**DATA EXTRACT:**
--

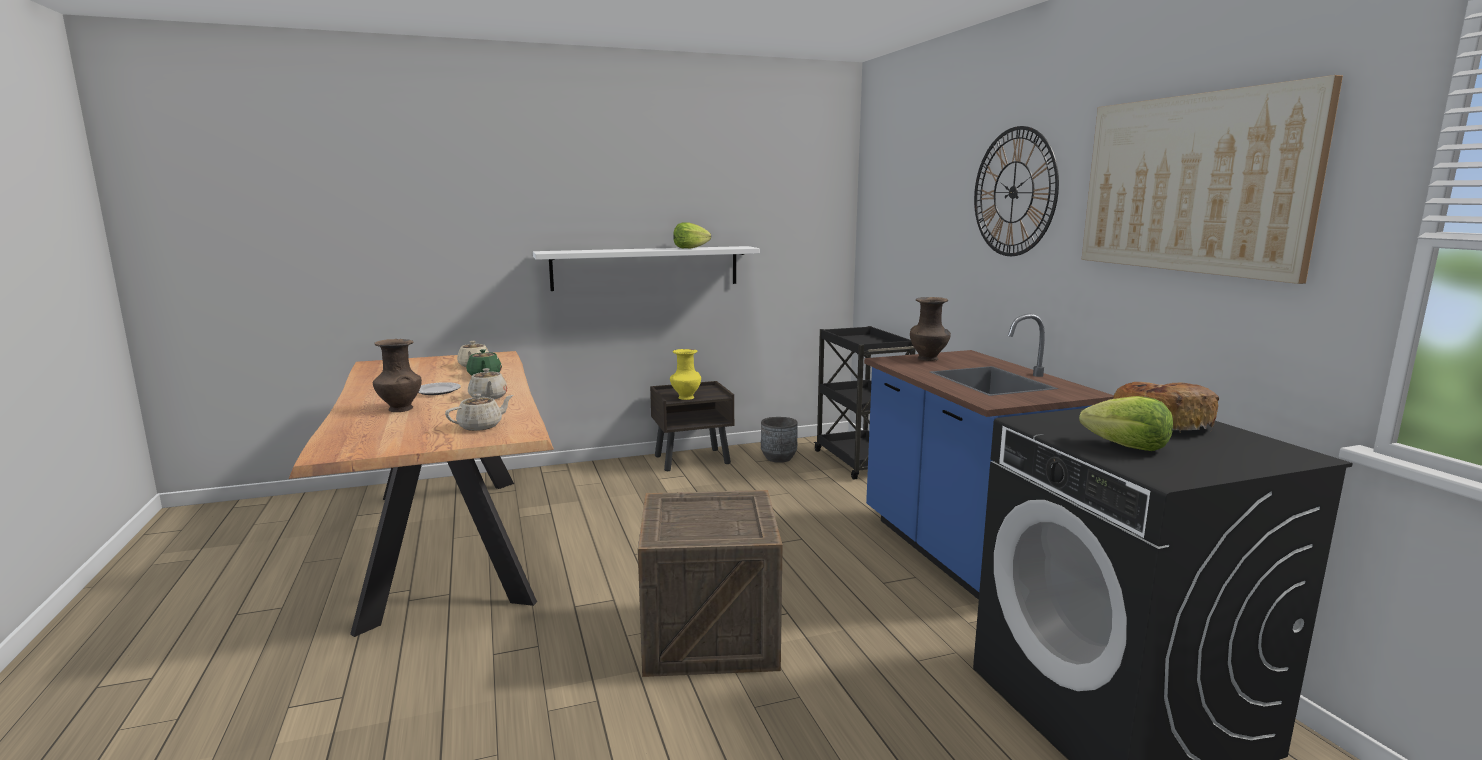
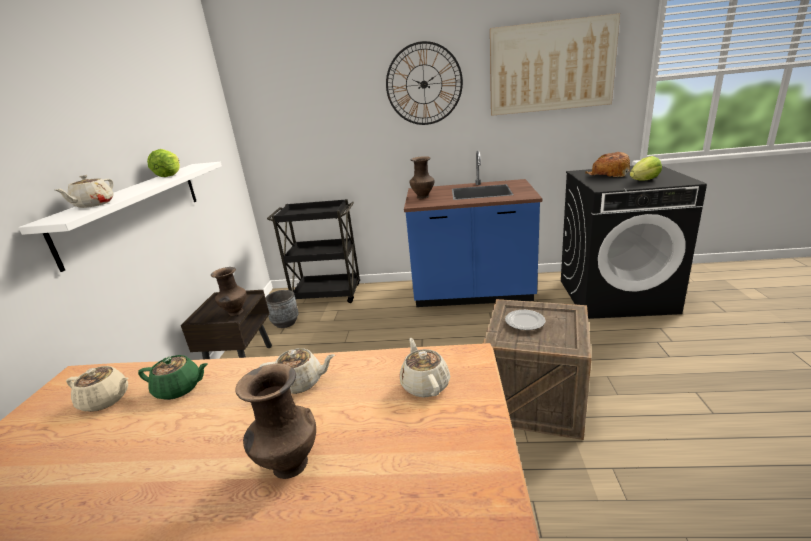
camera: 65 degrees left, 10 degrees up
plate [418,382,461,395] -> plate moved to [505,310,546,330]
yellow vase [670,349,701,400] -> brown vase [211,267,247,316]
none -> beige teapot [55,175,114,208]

--

**PROBLEM DETAILS:** Print the material precisely as given, dropping any images it holds.

**WORKED SOLUTION:**
camera: 65 degrees left, 10 degrees up
plate [418,382,461,395] -> plate moved to [505,310,546,330]
yellow vase [670,349,701,400] -> brown vase [211,267,247,316]
none -> beige teapot [55,175,114,208]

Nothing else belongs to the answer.